**What you are asked to do**
Every record must come back unchanged, apart from the pictures, which are dropped.

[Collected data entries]
· · ·
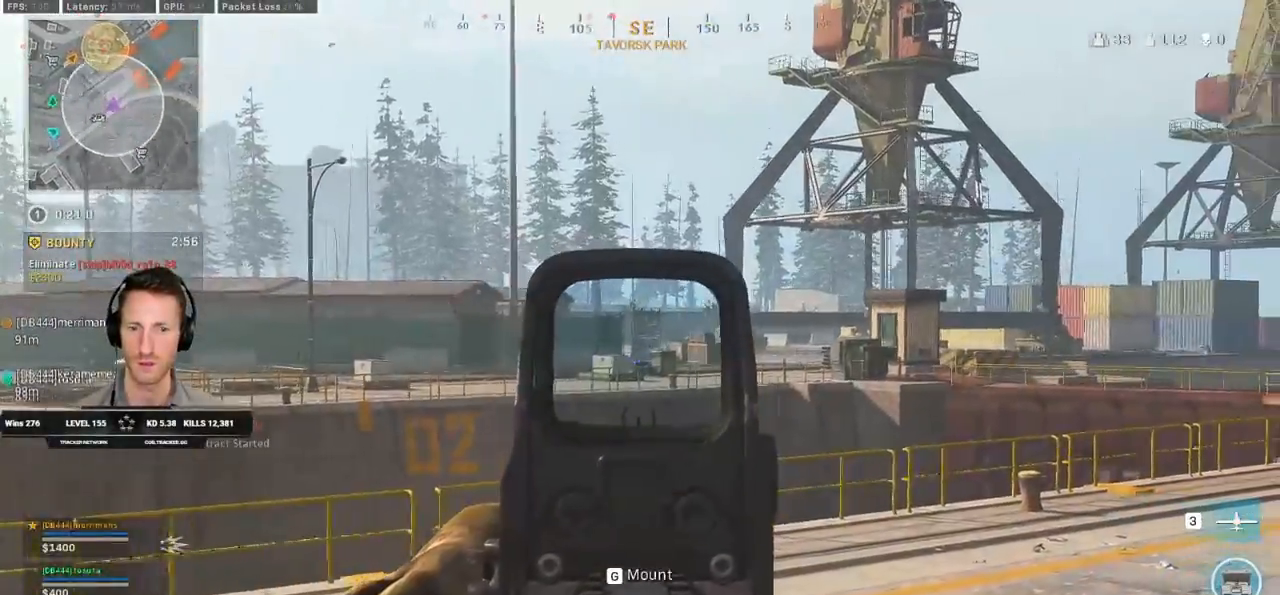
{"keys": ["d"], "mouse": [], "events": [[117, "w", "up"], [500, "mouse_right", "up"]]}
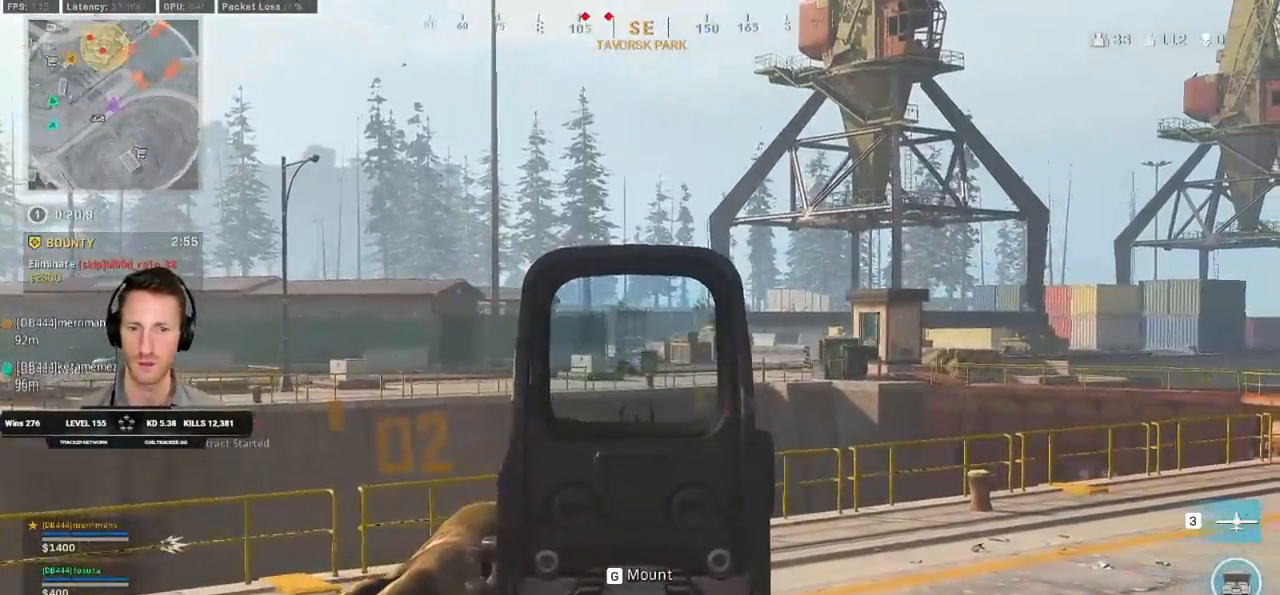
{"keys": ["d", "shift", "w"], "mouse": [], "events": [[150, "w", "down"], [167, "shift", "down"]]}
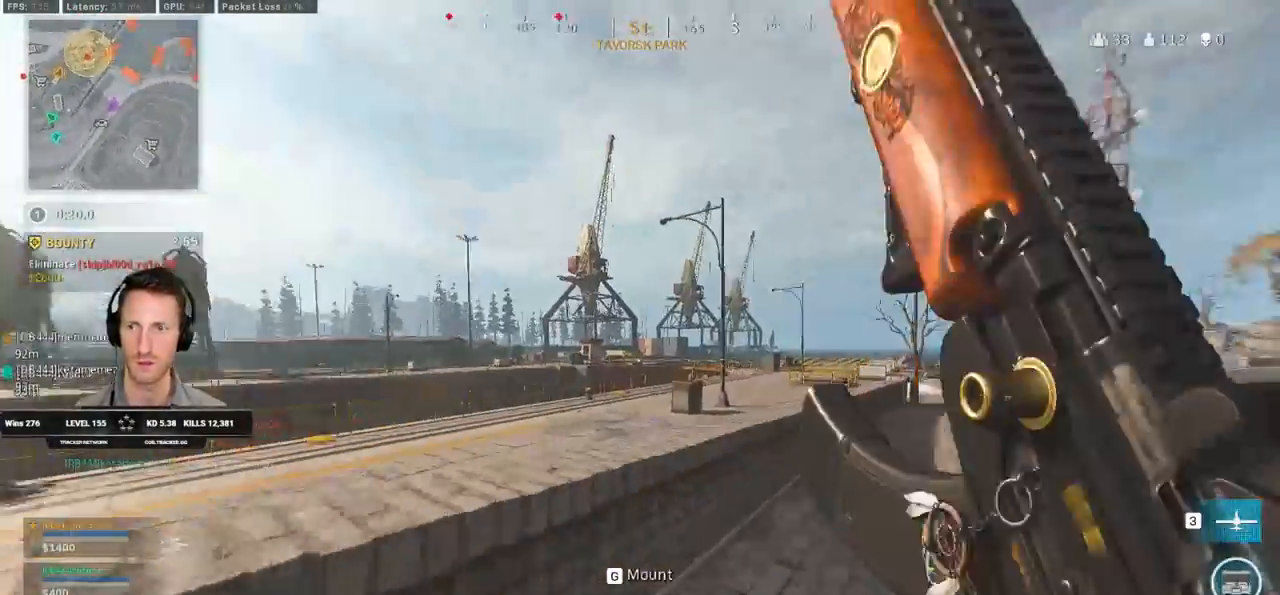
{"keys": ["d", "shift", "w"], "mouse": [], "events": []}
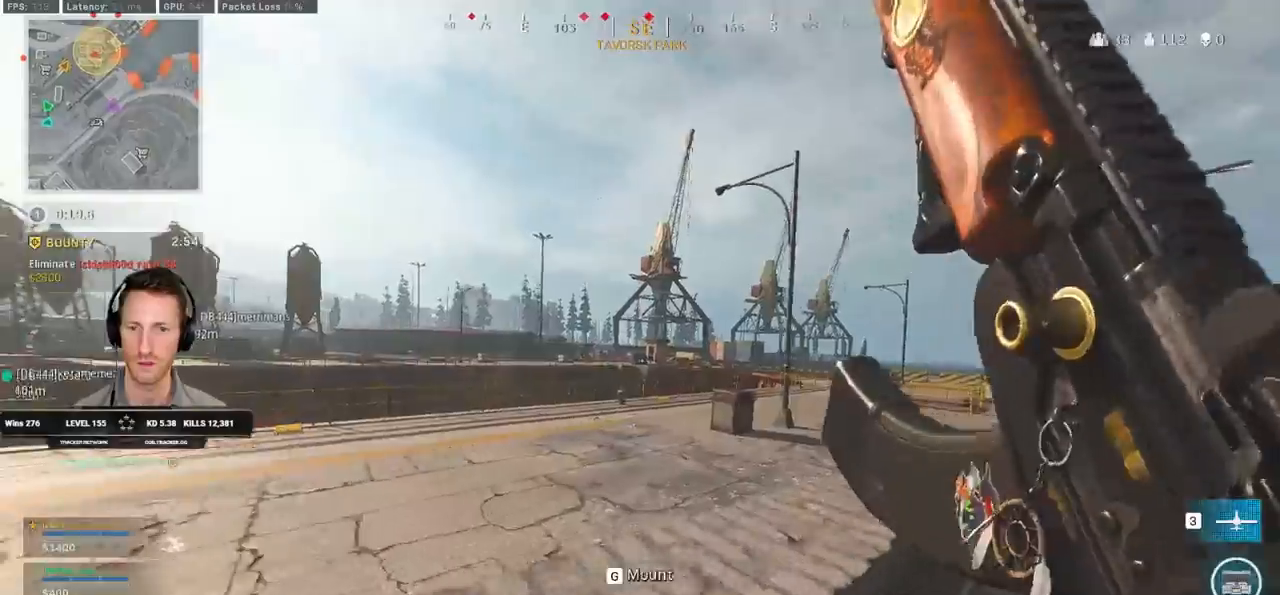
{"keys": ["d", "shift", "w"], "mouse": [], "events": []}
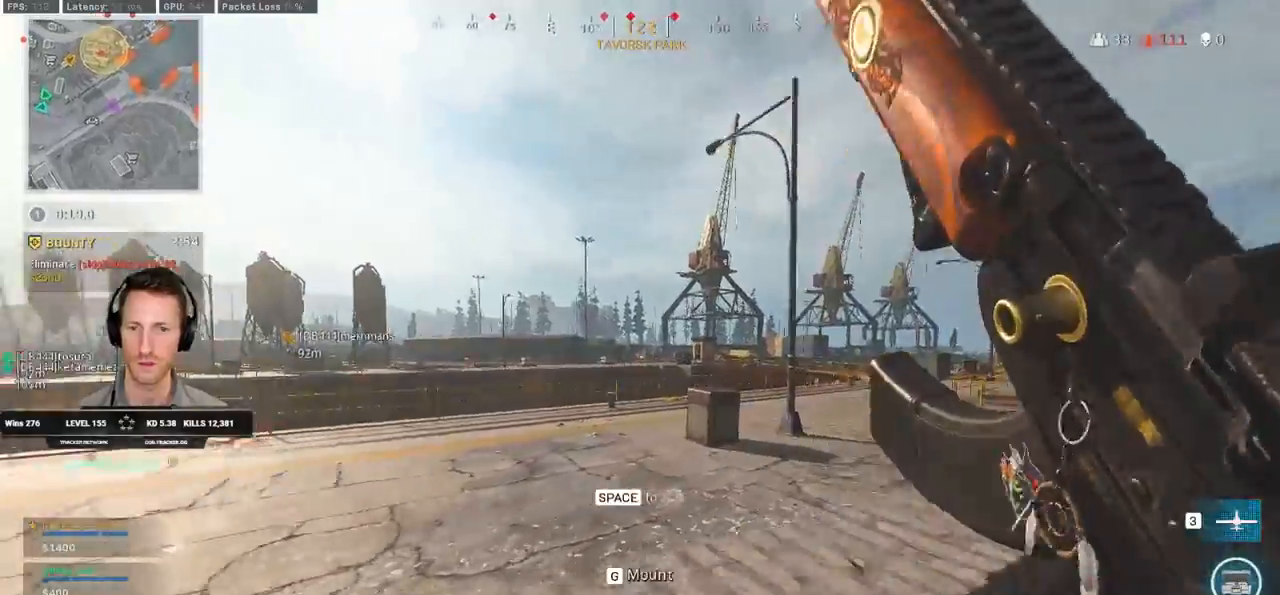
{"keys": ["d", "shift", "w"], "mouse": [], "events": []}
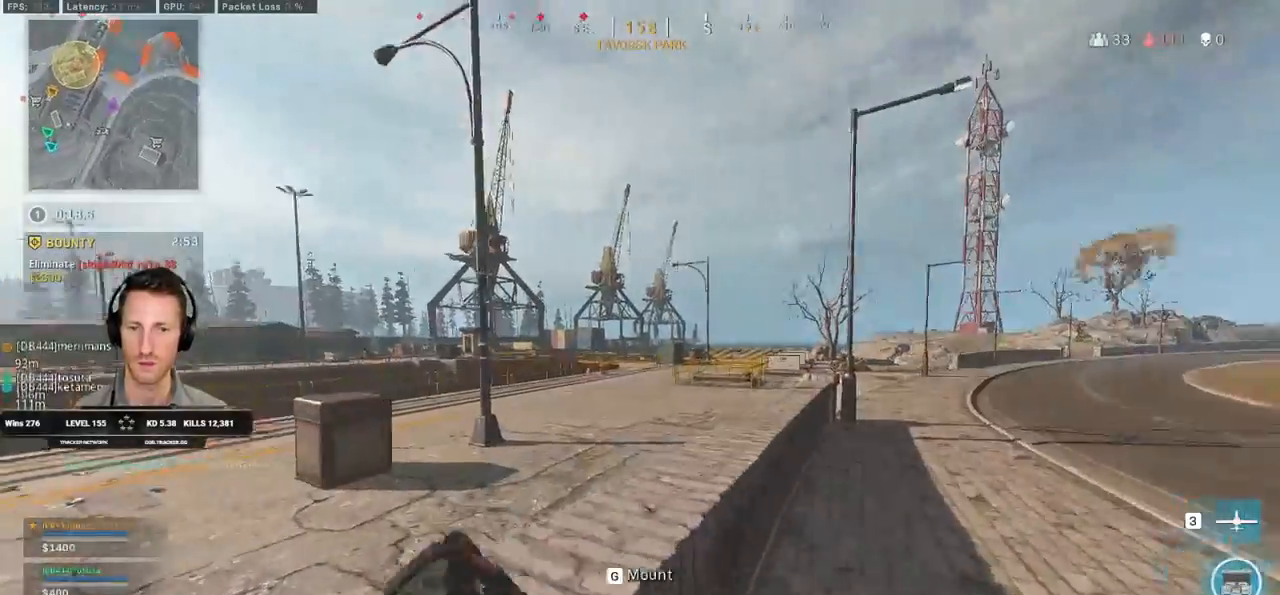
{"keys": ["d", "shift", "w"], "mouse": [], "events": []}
· · ·
**Solution to this task**
{"keys": ["d"], "mouse": [], "events": [[117, "w", "up"], [500, "mouse_right", "up"]]}
{"keys": ["d", "shift", "w"], "mouse": [], "events": [[150, "w", "down"], [167, "shift", "down"]]}
{"keys": ["d", "shift", "w"], "mouse": [], "events": []}
{"keys": ["d", "shift", "w"], "mouse": [], "events": []}
{"keys": ["d", "shift", "w"], "mouse": [], "events": []}
{"keys": ["d", "shift", "w"], "mouse": [], "events": []}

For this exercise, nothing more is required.